WORK REQUEST: Format the data below as a numbered list, one line per item and without the blank lines. Leave out the picture lines.

++++++++

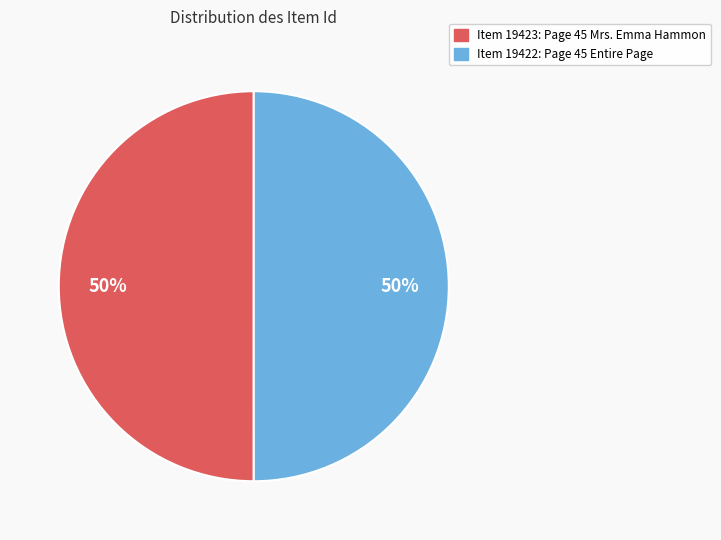

Do Item 19422: Page 45 Entire Page and Item 19423: Page 45 Mrs. Emma Hammon together represent more than half of the pie?

Yes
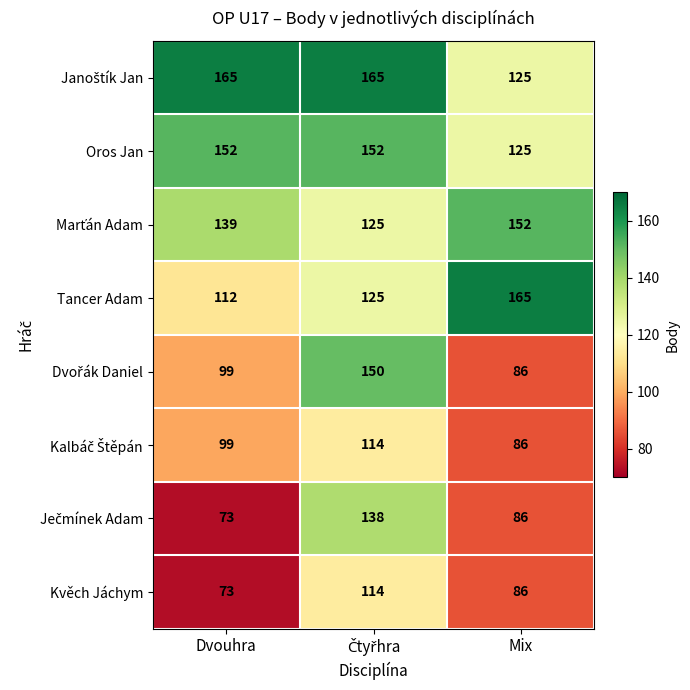

What is the approximate value of Kvěch Jáchym at Mix, to the nearest 5?

85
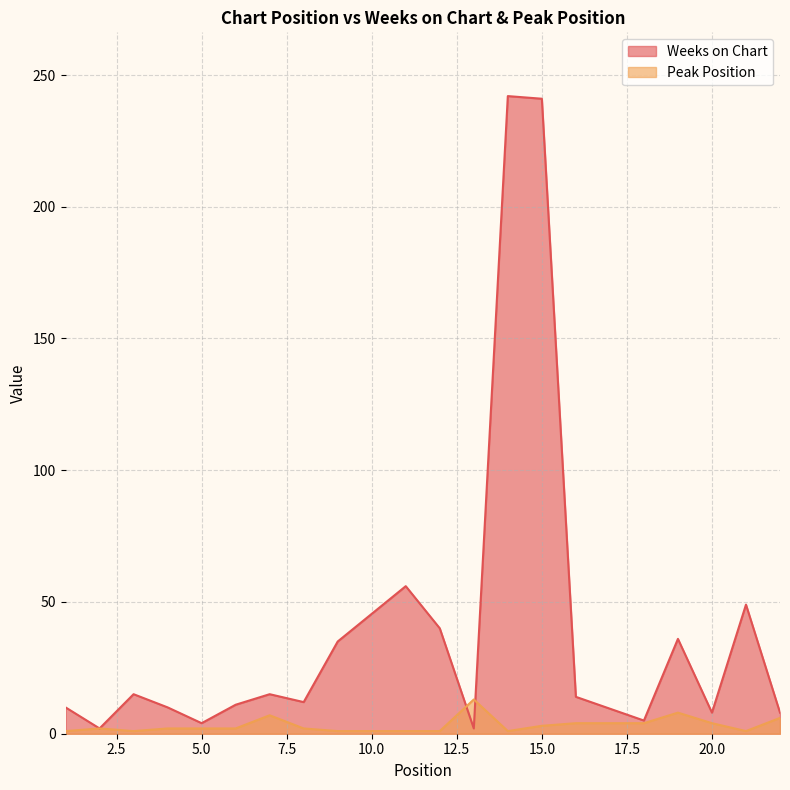

The value of Weeks on Chart at 15.0 is 146. True or false?

False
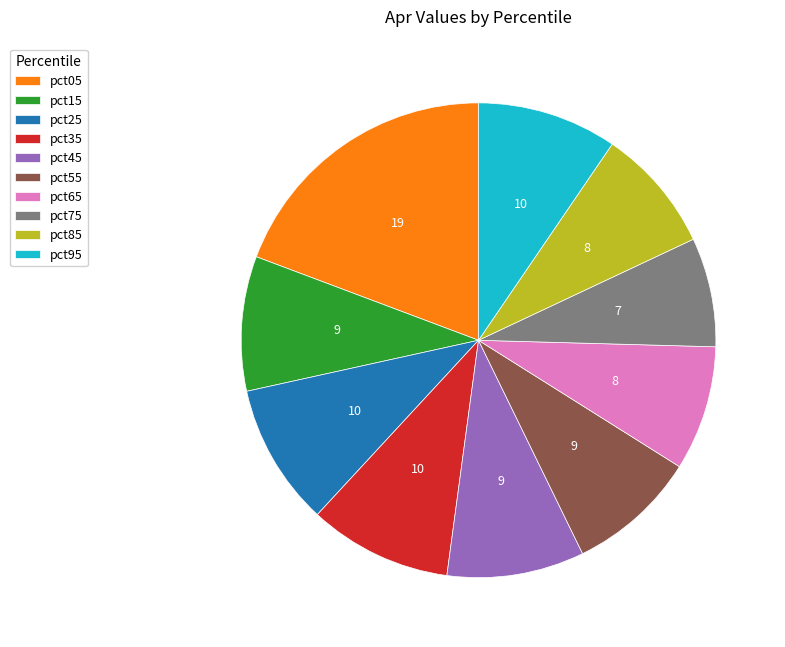

Is it true that pct45 is 21% of the pie?

False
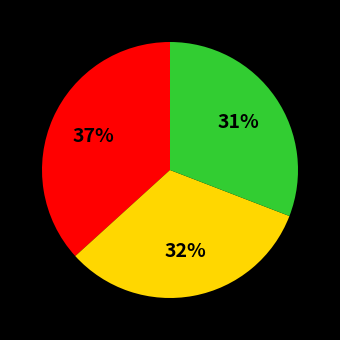

To the nearest percent, what is the average slice percentage?

33%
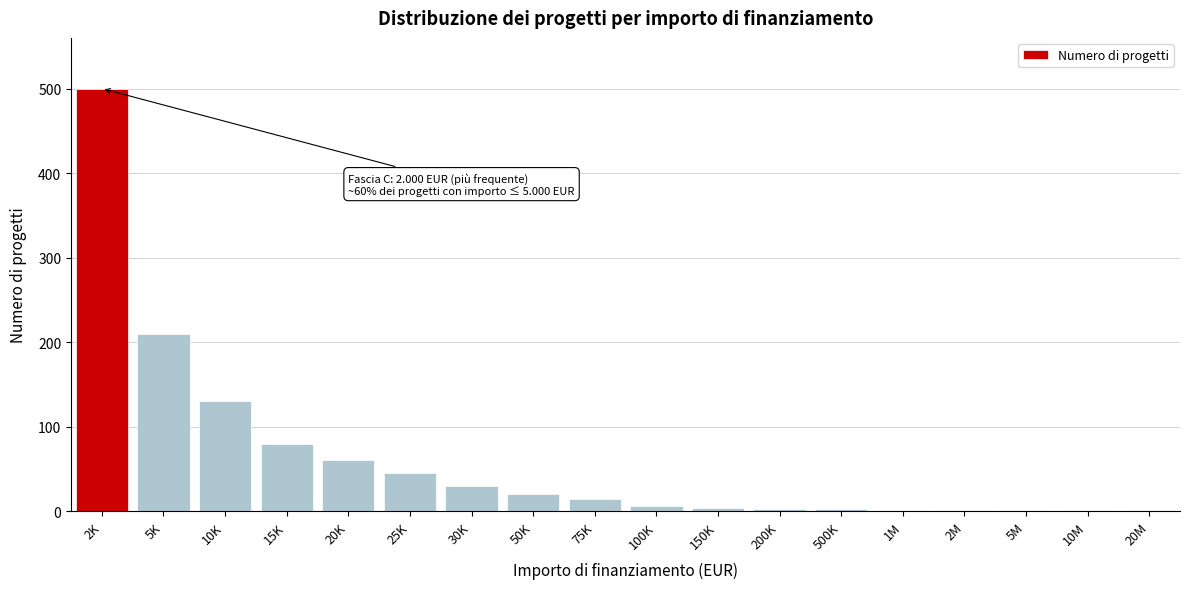

What is the change in value from 5K to 10K?

-80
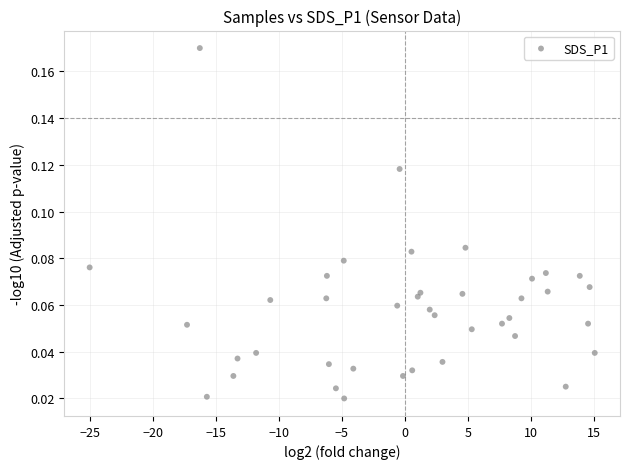

What is the range of X values (max minus min)?

40.0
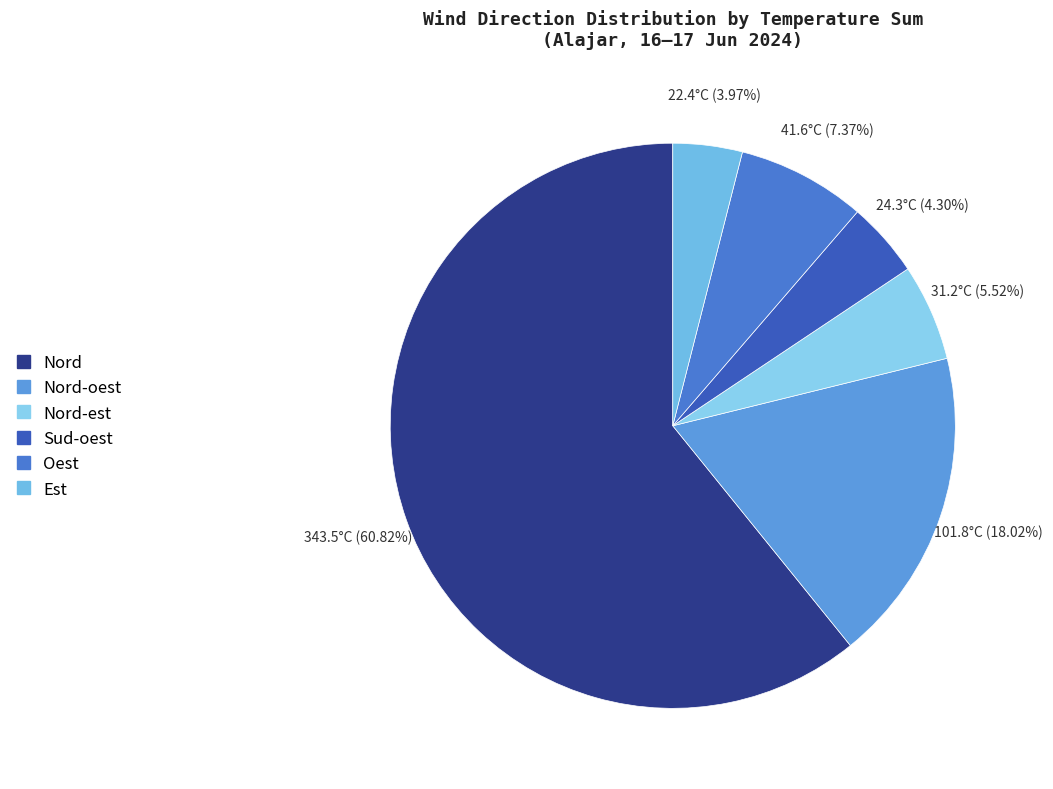

How many segments does this pie chart have?

6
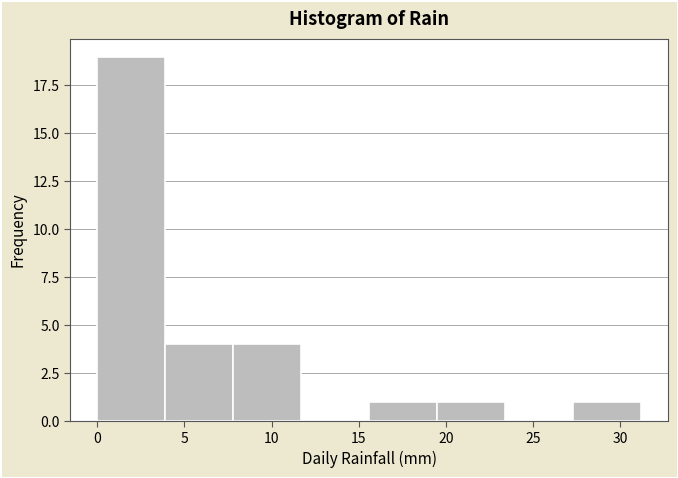

Reading left to right, transcribe this chart: for each bar, give the range it covers on the x-axis and its height. Neither the bar edges nor the heights are printed on the chart, so give them approximately, as read against the axes.

0.0 to 3.9: 19
3.9 to 7.8: 4
7.8 to 11.7: 4
11.7 to 15.6: 0
15.6 to 19.5: 1
19.5 to 23.4: 1
23.4 to 27.3: 0
27.3 to 31.2: 1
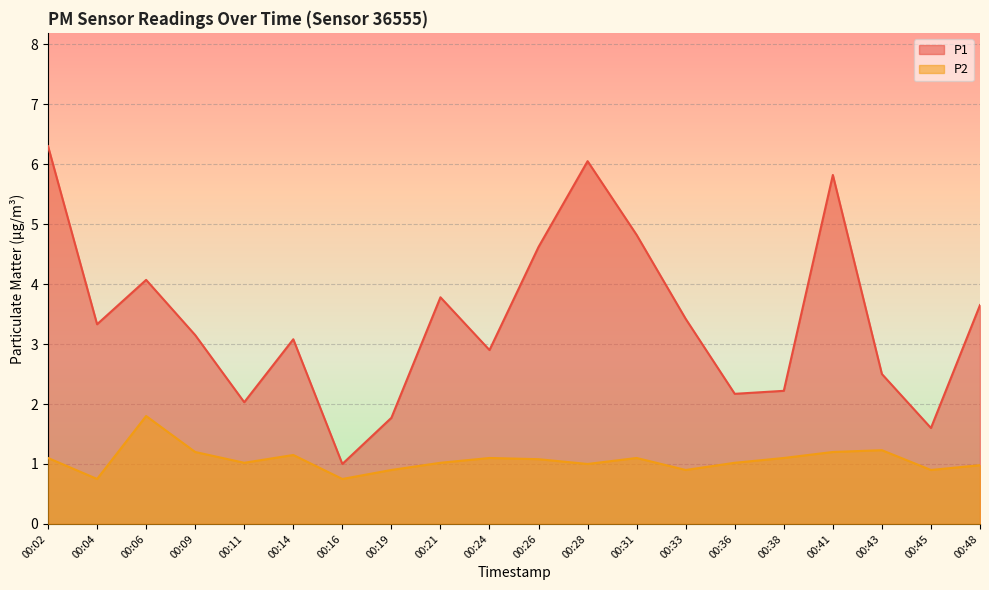

List the labels in order of P2 value, largest first.

00:06, 00:43, 00:09, 00:41, 00:14, 00:02, 00:24, 00:31, 00:38, 00:26, 00:11, 00:21, 00:36, 00:28, 00:48, 00:19, 00:33, 00:45, 00:04, 00:16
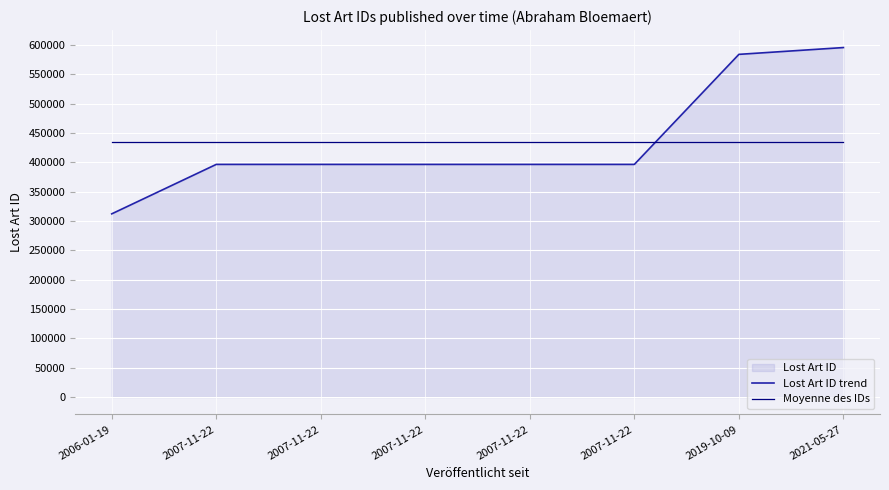

What is the label of the 1st point from the right?

2021-05-27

++++++++

ANSWER SPACE:
1. Do Item 19422: Page 45 Entire Page and Item 19423: Page 45 Mrs. Emma Hammon together represent more than half of the pie?
2. Yes
3. What is the approximate value of Kvěch Jáchym at Mix, to the nearest 5?
4. 85
5. The value of Weeks on Chart at 15.0 is 146. True or false?
6. False
7. Is it true that pct45 is 21% of the pie?
8. False
9. To the nearest percent, what is the average slice percentage?
10. 33%
11. What is the change in value from 5K to 10K?
12. -80
13. What is the range of X values (max minus min)?
14. 40.0
15. How many segments does this pie chart have?
16. 6
17. Reading left to right, transcribe this chart: for each bar, give the range it covers on the x-axis and its height. Neither the bar edges nor the heights are printed on the chart, so give them approximately, as read against the axes.
18. 0.0 to 3.9: 19
19. 3.9 to 7.8: 4
20. 7.8 to 11.7: 4
21. 11.7 to 15.6: 0
22. 15.6 to 19.5: 1
23. 19.5 to 23.4: 1
24. 23.4 to 27.3: 0
25. 27.3 to 31.2: 1
26. List the labels in order of P2 value, largest first.
27. 00:06, 00:43, 00:09, 00:41, 00:14, 00:02, 00:24, 00:31, 00:38, 00:26, 00:11, 00:21, 00:36, 00:28, 00:48, 00:19, 00:33, 00:45, 00:04, 00:16
28. What is the label of the 1st point from the right?
29. 2021-05-27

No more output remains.